Новый мир, 2008 № 01 (Журнал «Новый мир») - страница 217

Но ярче всего подавляющая деградация демонстрируется в большой статье “Язык распавшейся цивилизации”, где прослеживается уже не путь жанра или творческого метода, а распад самого языка, или, более точно, эволюция феномена, который Чудакова называет “публичной речью советского времени”.

Чудакова показывает, как начиная с 20-х годов нормальная речь вытесняется из публичного обихода и возникает условный язык, не имеющий значения сам по себе, но выражающий даже не слово, а жест власти.

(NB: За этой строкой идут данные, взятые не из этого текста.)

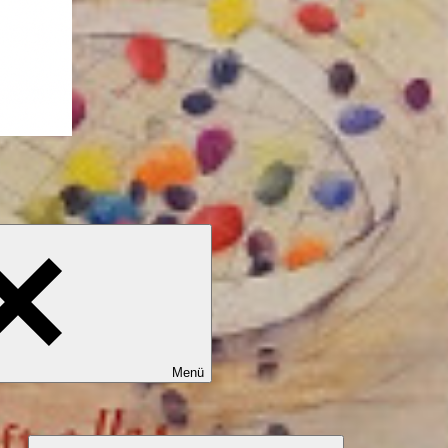
Menü
Untermenü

Поскольку власть имеет абсолютный авторитет, этот псевдоязык оказывается единственным авторитетным языком. Когда человек пытается заговорить не на своем живом, хотя и диалектном, деревенском наречии, он однозначно выбирает этот публичный псевдоязык. Молодой человек, некогда высмеянный Корнеем Чуковским, говорит: “Девочка, вы по какому вопросу плачете?”, и Чуковский упрекает его в отсутствии речевой чуткости. Но молодой человек хотел быть исключительно вежливым и нашел те слова, которые казались точно соответствующими моменту. На этом месте нужно не смеяться, а плакать. И Чудакова это показывает.

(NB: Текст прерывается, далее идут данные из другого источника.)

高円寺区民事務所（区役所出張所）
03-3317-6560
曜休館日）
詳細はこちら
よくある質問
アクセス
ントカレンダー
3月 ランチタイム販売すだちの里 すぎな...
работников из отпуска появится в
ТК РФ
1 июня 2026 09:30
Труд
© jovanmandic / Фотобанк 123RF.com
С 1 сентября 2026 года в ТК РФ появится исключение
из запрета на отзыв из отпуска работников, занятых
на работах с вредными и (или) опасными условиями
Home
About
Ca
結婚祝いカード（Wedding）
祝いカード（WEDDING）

Чудакова приводит дневниковую запись Бориса Эйхенбаума: “Писать „терминами” я не могу. А языка теперь нет” (запись 1949 года). А вот и “термины”, которыми редактор оснастил статью Корнея Чуковского “Некрасов и Пушкин”: “широкий читатель”, “Анненков размазал”, “острая борьба”, “жгучая ненависть” (запись из дневника Корнея Чуковского 1947 года). Кажется, хуже времени, чем 1946 — 1953 годы, в истории русского языка не было.

Чудакова подробно исследует характеристические признаки псевдоязыка. Я здесь назову только некоторые.

“Резкий рост пейоративных значений”, язык становится агрессивным (“Анненков размазал” — типичный пример). Происходит формирование реестра ключевых слов-сигналов. Например, в 20-е годы — словосочетание “революционная законность”. В 30-е это словосочетание уходит, но закрепляется другое — “враг народа”. Набор ключевых слов спускается сверху и утверждается властью. Власть контролирует граждан с помощью языка. Язык маркирует лояльных, и граждане однозначно распознают “чужаков” по их языку, как в солженицынском рассказе “Случай на станции Кочетовка”. Другим важнейшим признаком языка власти является развоплощение слова. Слово изменяет и теряет привычное значение, оно используется исключительно в жестких конструкциях, а сами эти конструкции — бессмысленны. Они только жест власти.

Но как только власть уходит, публичный язык теряет значение — каждое его слово вырождается и становится пустотой. Михаил Задорнов любил спрашивать у публики в начале 90-х, что такое “закрома родины”. Никто не мог ответить.